President Eliot was delighted with this precise delimitation of what the doorman saw and what he assumed.
Be humble and careful about what you think you know and what you assume.
One more, because this post is getting long: Wishing is an art, Kierkegaard says somewhere. And in Either/Or he has a great passage where he dreams he is before the gods and they grant him a wish. “What do you want?” Mercury asks. “Do you want youth, or beauty, or power, or a long life, or any of the other glorious things we have in the treasure chest? Choose - but only one thing.”
Now, think about this for yourself before I give you Kierkegaard’s answer. What would you wish for?

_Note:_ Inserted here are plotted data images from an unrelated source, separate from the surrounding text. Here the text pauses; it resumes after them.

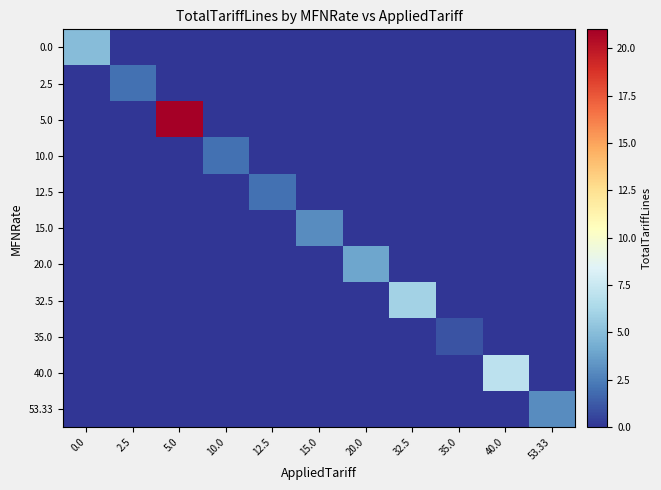

What is the total value across all series at 32.5?

6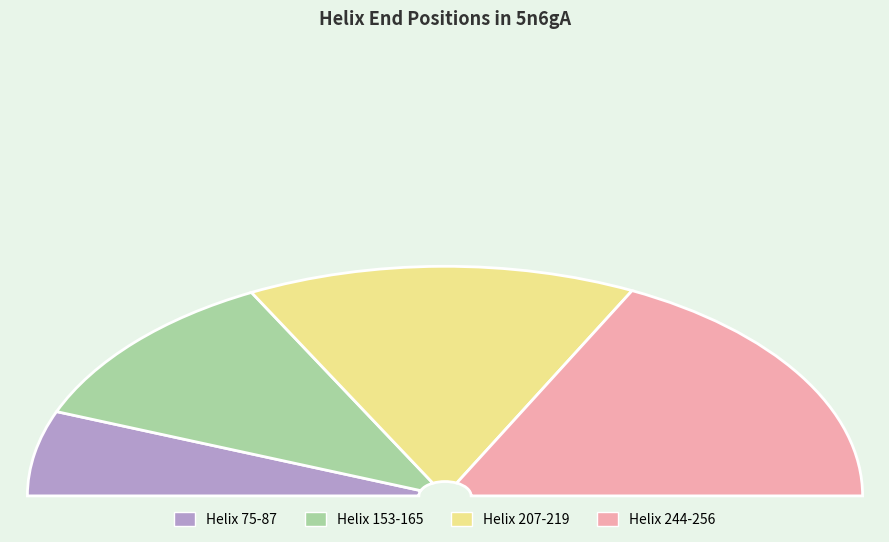

To the nearest percent, what portion does Helix 153-165 represent?

23%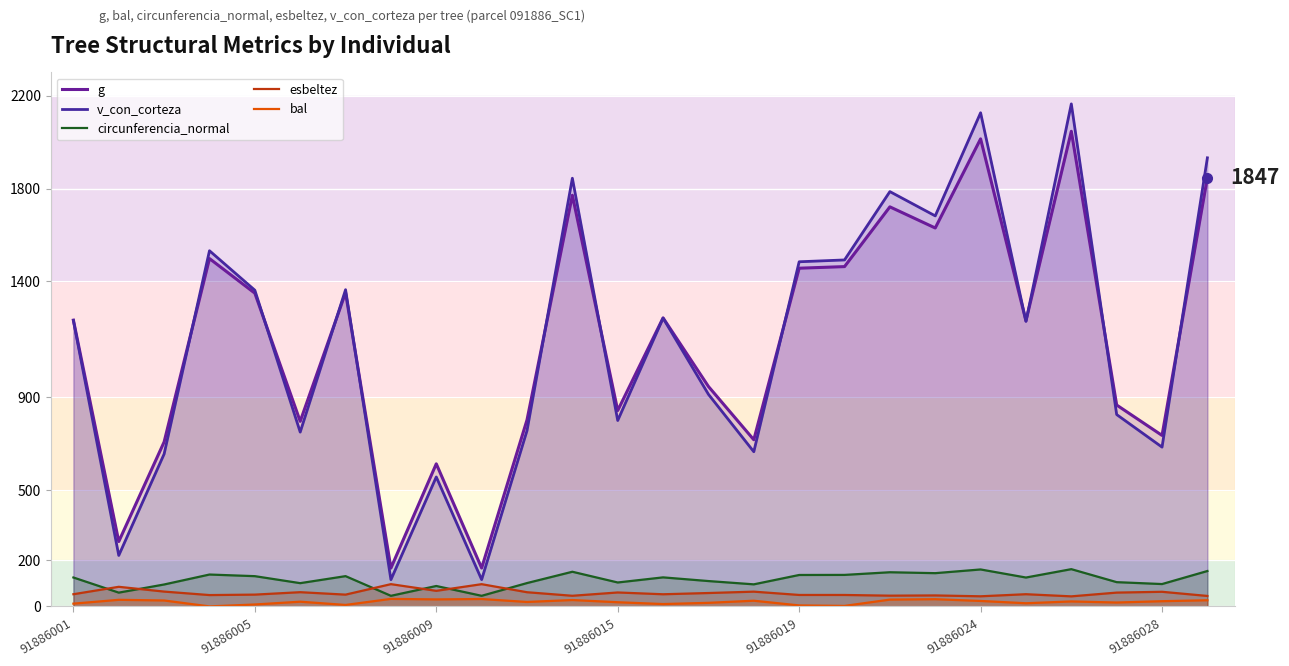

Read the bal value at 91886024.

23.4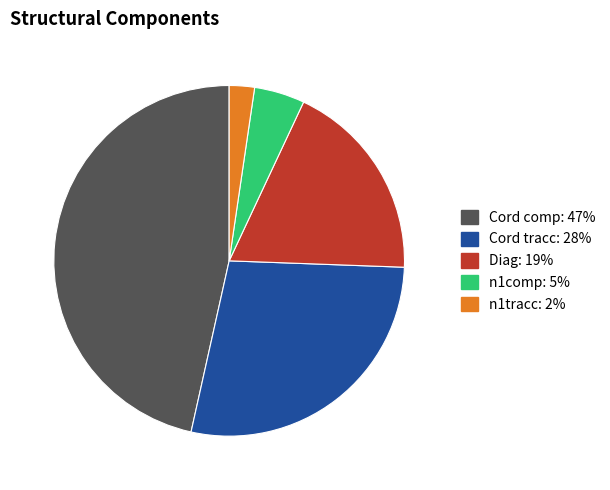

What is the smallest slice in the pie chart?

n1tracc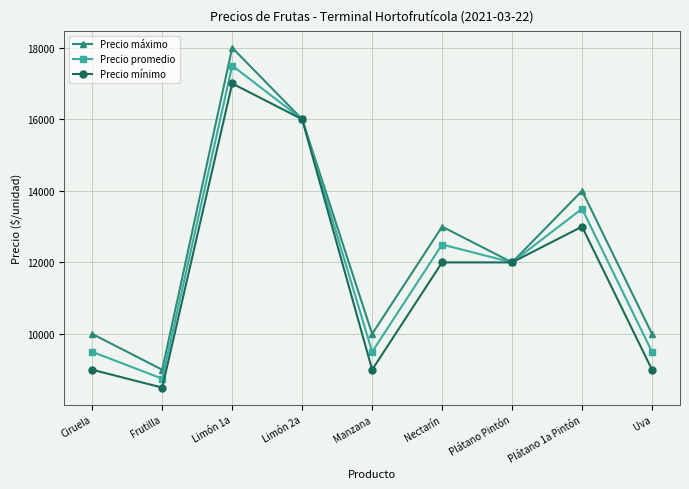

At Manzana, list the series in order from smallest to largest.

Precio mínimo, Precio promedio, Precio máximo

Here is what Kierkegaard wrote:
“For a moment I was bewildered; then I addressed the gods, saying: My esteemed contemporaries, I choose one thing - that I may always have the laughter on my side. Not one of the gods said a word; instead, all of them began to laugh. From that I concluded my wish had been granted and decided the gods know how to express themselves with good taste, for it would indeed have been inappropriate to reply solemnly: It is granted to you.”
Kierkegaard often mentions laughter. The ability to see the funny side of life, to laugh, is a great gift. I love Kierkegaard’s wish. And this seems like a good place to end today’s post. I hope you enjoyed reading a bit of Kierkegaard and my riffs on his words. Thank you for reading!